By Steve Gorman
(Reuters) - Hip-hop star Sean "Diddy" Combs was accused in federal court on Wednesday of taking part in the gang rape of a 17-year-old girl in his Manhattan recording studio in 2003, marking the fourth lawsuit leveling sexual assault allegations against him in recent weeks.
Combs, 54, founder of the landmark label Bad Boy Records and a hugely successful rap performer, issued a statement on Wednesday categorically professing his innocence and declaring his accusers were "looking for a quick payday."
The plaintiff in the latest lawsuit was identified as Jane Doe, described as a high school student at the time she met associates of Combs in a Detroit-area lounge 20 years ago.
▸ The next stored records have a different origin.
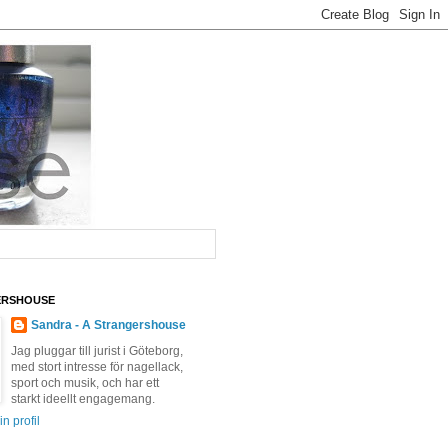
ERSHOUSE
Sandra - A Strangershouse
Jag pluggar till jurist i Göteborg,
med stort intresse för nagellack,
sport och musik, och har ett
starkt ideellt engagemang.
n profil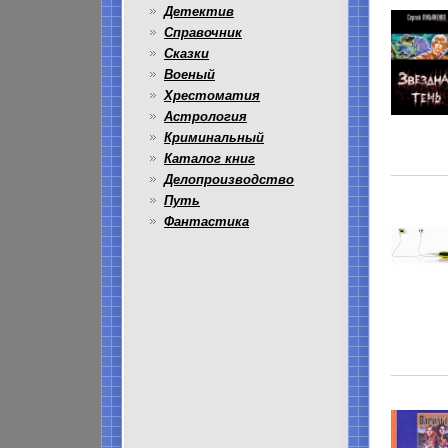
Детектив
Справочник
Сказки
Военый
Хрестоматия
Астрология
Криминальный
Каталог книг
Делопроизводство
Путь
Фантастика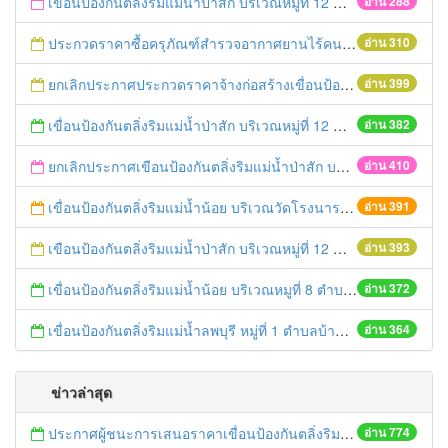
เขื่อนป้องกันตลิ่งริมแม่น้ำป่าสัก บริเวณหมู่ที่ 12 ตำบลกะมัง อำเภอพระนครศรีอยุธยา จังหวัดพระนครศรีอยุธยา ความยาวไม่น้อยกว่า 80 เมตร ด้วยวิธีประกวดราคาอิเล็กทรอนิกส์ (e-bidding)
อ่าน 288
ประกวดราคาซื้อครุภัณฑ์สำรวจอากาศยานไร้คนขับพร้อมโปรแกรมประมวลผลเพื่อจัดทำแผนที่ภาพถ่ายทางอากาศ จำนวน 1 ชุด ด้วยวิธีประกวดราคาอิเล็กทรอนิกส์ (e-bidding)
อ่าน 310
ยกเลิกประกาศประกวดราคาจ้างก่อสร้างเขื่อนป้องกันตลิ่งริมแม่น้ำป่าสัก บริเวณหมู่ที่ 12 ตำบลกะมัง อำเภอพระนครศรีอยุธยา จังหวัดพระนครศรีอยุธยา ความยาวไม่น้อยกว่า 80 เมตร ด้วยวิธีประกวดราคาอิเล็กทรอนิกส์ (e-bidding)
อ่าน 399
เขื่อนป้องกันตลิ่งริมแม่น้ำป่าสัก บริเวณหมู่ที่ 12 ตำบลกะมัง อำเภอพระนครศรีอยุธยา จังหวัดพระนครศรีอยุธยา ความยาวไม่น้อยกว่า 80 เมตร ด้วยวิธีประกวดราคาอิเล็กทรอนิกส์ (e-bidding)
อ่าน 382
ยกเลิกประกาศเขือนป้องกันตลิ่งริมแม่น้ำป่าสัก บริเวณหมู่ที่ 12 ตำบลกะมัง อำเภอพระนครศรีอยุธยา จังหวัดพระนครศรีอยุธยา ความยาวไม่น้อยกว่า 80 เมตร ด้วยวิธีประกวดราคาอิเล็กทรอนิกส์ (e-bidding)
อ่าน 410
เขื่อนป้องกันตลิ่งริมแม่น้ำน้อย บริเวณวัดโรงนาราชศรัทธาธรรม ตำบลน้ำเต้า อำเภอบางบาล จังหวัดพระนครศรีอยุธยา ความยาวไม่น้อยกว่า 100 เมตร ด้วยวิธีประกวดราคาอิเล็กทรอนิกส์ (e-bidding)
อ่าน 391
เขือนป้องกันตลิ่งริมแม่น้ำป่าสัก บริเวณหมู่ที่ 12 ตำบลกะมัง อำเภอพระนครศรีอยุธยา จังหวัดพระนครศรีอยุธยา ความยาวไม่น้อยกว่า 80 เมตร ด้วยวิธีประกวดราคาอิเล็กทรอนิกส์ (e-bidding)
อ่าน 393
เขื่อนป้องกันตลิ่งริมแม่น้ำน้อย บริเวณหมูที่ 8 ตำบลน้ำเต้า อำเภอบางบาล จังหวัดพระนครศรีอยุธยา ความยาวไม่น้อยกว่า 200 เมตร ด้วยวิธีประกวดราคาอิเล็กทรอนิกส์ (e-bidding)
อ่าน 372
เขื่อนป้องกันตลิ่งริมแม่น้ำลพบุรี หมู่ที่ 1 ตำบลบ้านแพรก อำเภอบ้านแพรก จังหวัดพระนครศรีอยุธยา ความยาวไม่น้อยกว่า 81 เมตร ด้วยวิธีประกวดราคาอิเล็กทรอนิกส์ (e-bidding)
อ่าน 364
ข่าวล่าสุด
ประกาศผู้ชนะการเสนอราคาเขื่อนป้องกันตลิ่งริมแม่น้ำป่าสัก บริเวณหมู่ที่ 12 ตำบลกะมัง อำเภอพระนครศรีอยุธยา จังหวัดพระนครศรีอยุธยา ความยาวไม่น้อยกว่า 80 เมตร ด้วยวิธีประกวดราคาอิเล็กทรอนิกส์ (e-bidding)
อ่าน 774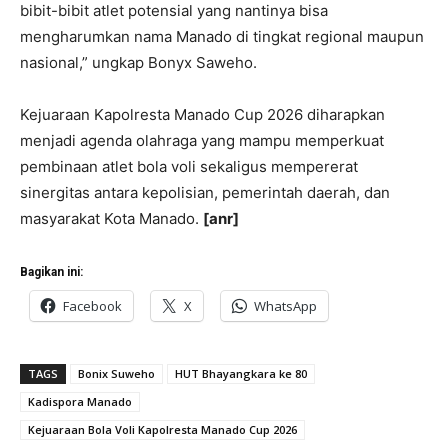
bibit-bibit atlet potensial yang nantinya bisa
mengharumkan nama Manado di tingkat regional maupun
nasional,” ungkap Bonyx Saweho.
Kejuaraan Kapolresta Manado Cup 2026 diharapkan
menjadi agenda olahraga yang mampu memperkuat
pembinaan atlet bola voli sekaligus mempererat
sinergitas antara kepolisian, pemerintah daerah, dan
masyarakat Kota Manado.
[anr]
Bagikan ini:
Facebook
X
WhatsApp
TAGS
Bonix Suweho
HUT Bhayangkara ke 80
Kadispora Manado
Kejuaraan Bola Voli Kapolresta Manado Cup 2026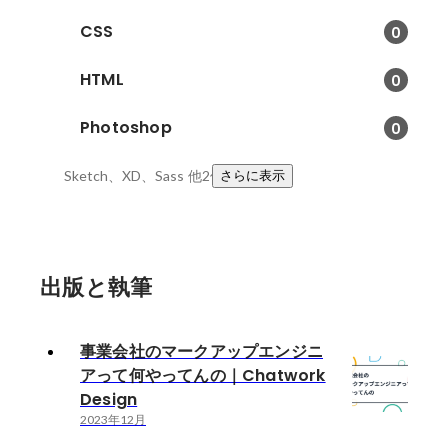
CSS
0
HTML
0
Photoshop
0
Sketch、XD、Sass
他2件
さらに表示
出版と執筆
事業会社のマークアップエンジニ
アって何やってんの｜Chatwork
Design
2023年12月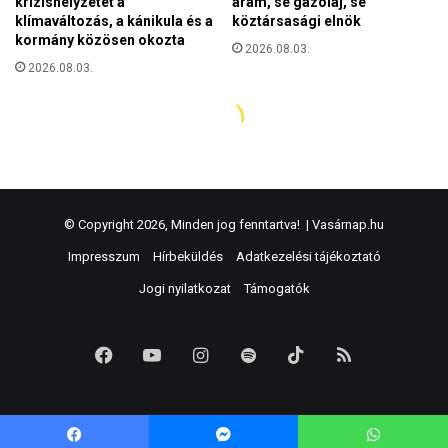
© Copyright 2026, Minden jog fenntartva! |
Vasárnap.hu
Impresszum
Hírbeküldés
Adatkezelési tájékoztató
Jogi nyilatkozat
Támogatók
Facebook
YouTube
Instagram
Spotify
TikTok
RSS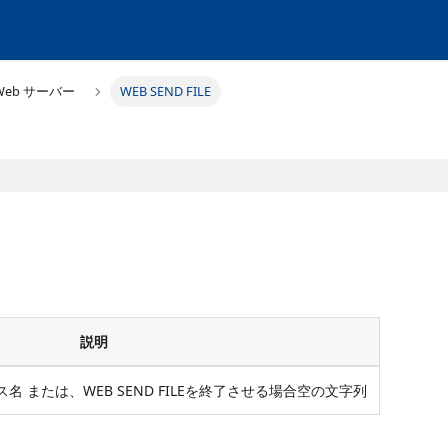
Web サーバー
WEB SEND FILE
説明
ス名 または、WEB SEND FILEを終了させる場合空の文字列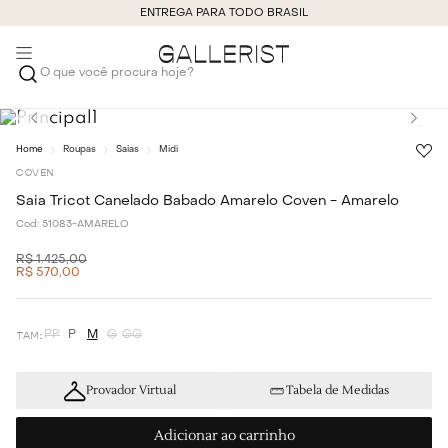
ENTREGA PARA TODO BRASIL
O que você procura hoje?
Roupas
Saias
Midi
COVEN
Saia Tricot Canelado Babado Amarelo Coven - Amarelo
Cod:
51083-AMARELO
R$
1
.
425
,
00
R$
570
,
00
PP
P
M
G
GG
Provador Virtual
Tabela de Medidas
Adicionar ao carrinho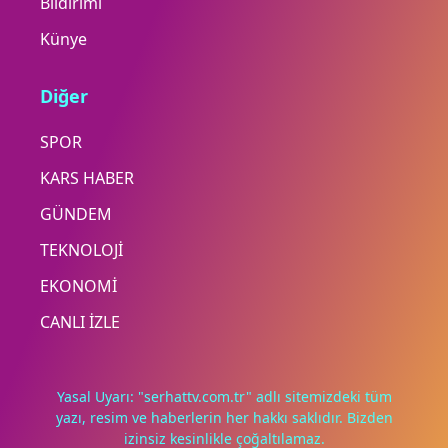
Bildirimi
Künye
Diğer
SPOR
KARS HABER
GÜNDEM
TEKNOLOJİ
EKONOMİ
CANLI İZLE
Yasal Uyarı: "serhattv.com.tr" adlı sitemizdeki tüm
yazı, resim ve haberlerin her hakkı saklıdır. Bizden
izinsiz kesinlikle çoğaltılamaz.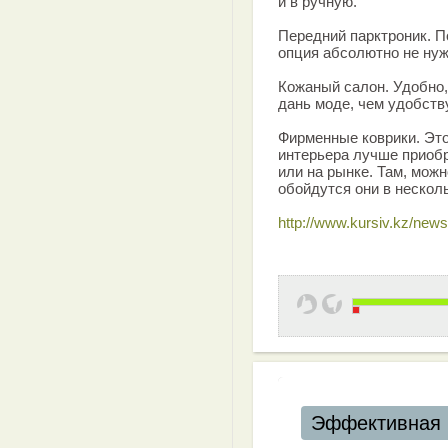
и в ручную.
Передний парктроник. 
опция абсолютно не нуж
Кожаный салон. Удобно, 
дань моде, чем удобству
Фирменные коврики. Эт
интерьера лучше приобр
или на рынке. Там, можн
обойдутся они в нескол
http://www.kursiv.kz/new
Эффективная 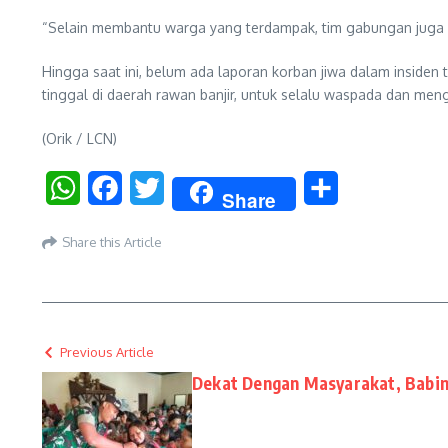
“Selain membantu warga yang terdampak, tim gabungan juga be
Hingga saat ini, belum ada laporan korban jiwa dalam inside
tinggal di daerah rawan banjir, untuk selalu waspada dan meng
(Orik / LCN)
WhatsApp
Facebook
Twitter
Share
Share
Share this Article
Previous Article
Dekat Dengan Masyarakat, Babin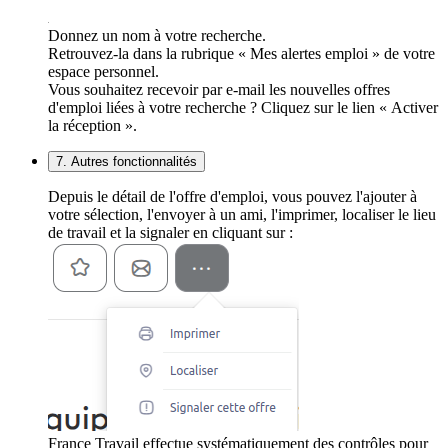
Donnez un nom à votre recherche.
Retrouvez-la dans la rubrique « Mes alertes emploi » de votre
espace personnel.
Vous souhaitez recevoir par e-mail les nouvelles offres
d'emploi liées à votre recherche ? Cliquez sur le lien « Activer
la réception ».
7. Autres fonctionnalités
Depuis le détail de l'offre d'emploi, vous pouvez l'ajouter à
votre sélection, l'envoyer à un ami, l'imprimer, localiser le lieu
de travail et la signaler en cliquant sur :
France Travail effectue systématiquement des contrôles pour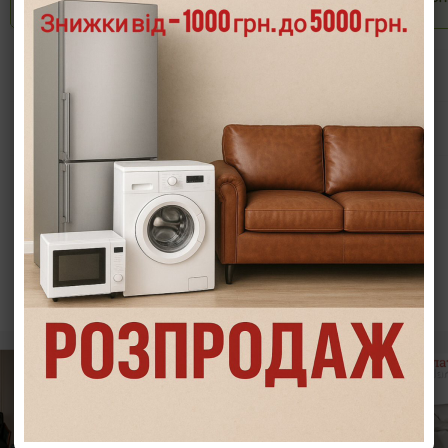
Опис
Характеристики
Інформація/демонстрація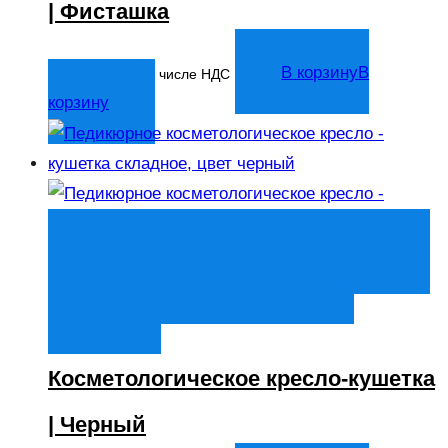
| Фисташка
14 044
₽
В корзину
В
В том числе НДС
корзину
Быстрый просмотр
В корзину
В
корзину
Добавить в список
желаний
Косметологическое кресло-кушетка
| Черный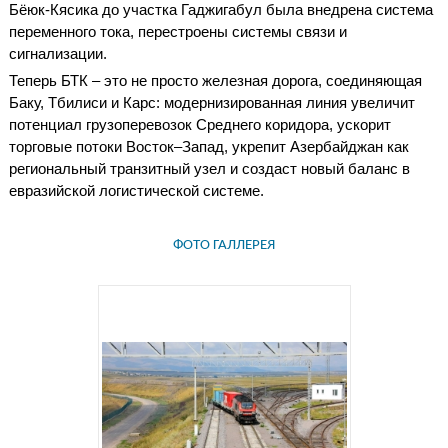
Бёюк-Кясика до участка Гаджигабул была внедрена система
переменного тока, перестроены системы связи и
сигнализации.
Теперь БТК – это не просто железная дорога, соединяющая
Баку, Тбилиси и Карс: модернизированная линия увеличит
потенциал грузоперевозок Среднего коридора, ускорит
торговые потоки Восток–Запад, укрепит Азербайджан как
региональный транзитный узел и создаст новый баланс в
евразийской логистической системе.
ФОТО ГАЛЛЕРЕЯ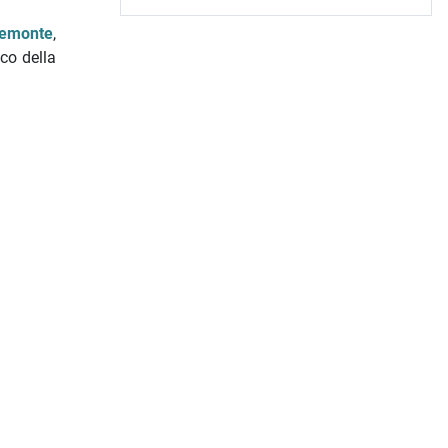
iemonte
,
ico della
The complaint says they flew her on a private jet from Michigan to the New York area, then drove her to the New York City studio where Combs and two other men plied her with drugs and alcohol.
According to the lawsuit, the plaintiff was then raped in a bathroom of the studio by Combs and the two other men, one after the other, as she slipped in and out of consciousness. It said Combs also watched one of the other assaults after he was finished.
She was later flown back to Michigan but had little recollection of her return trip to the Detroit suburbs, the lawsuit says.
As evidence to support her allegations, the lawsuit includes several photos allegedly depicting the accuser - her face intentionally blurred - posing inside Combs' studio, including one in which she appears to be sitting on Combs lap, both of them facing the camera.
The complaint, filed in U.S. District Court in Manhattan, said the plaintiff has since suffered "extreme emotional distress that has impacted nearly every aspect of her life and personal relationships."
The lawsuit was filed under New York City's Victims of Gender-Motivated Violence Protection Law, which was extended to allow accusers to sue over alleged offenses from long ago, even if statutes of limitations have expired.
Combs' latest accuser said she chose to come forward after reading news accounts of the lawsuit brought against Combs last month by his ex-girlfriend Cassie Ventura, who performs under the stage name Cassie, accusing him of subjecting her to physical abuse, sex trafficking and rape over the course of a decade.
Ventura and Combs, who has formerly gone by such monikers as P. Diddy," Puff Daddy and Diddy, announced the next day they had settled the case under confidential terms.
Combs' lawyer, Ben Brafman, said then that the settlement was "in no way an admission of wrongdoing," and that his client maintained his "flat-out denial" of Ventura's claims.
But Combs was hit with two more lawsuits in a matter of days - one by a plaintiff named Joi Dickerson-Neal, who accused the rap mogul of drugging and sexually assaulting her while she was a student at Syracuse University in 1991. Another "Jane Doe" complaint accused him of forcing her and a friend into nonconsensual sex in the early 1990s.
He has denied those allegations.
"For the last couple of weeks, I have sat silently and watched people try to assassinate my character," he wrote in his social media post on Wednesday. "Let me be absolutely clear: I did not do any of the awful things being alleged."
One of the two other men alleged to have raped the plaintiff in Wednesday's lawsuit was named in the complaint as Harve Pierre, a former top executive at Bad Boy. The third man was identified in the complaint only as the "Third Assailant."
Pierre himself was accused in a separate lawsuit last month of using his position of authority at Bad Boy to groom and sexually assault a former assistant.
Neither Pierre nor any representatives could be reached for comment. A spokesperson for Bad Boy told People magazine last month the record label was "investigating the allegations."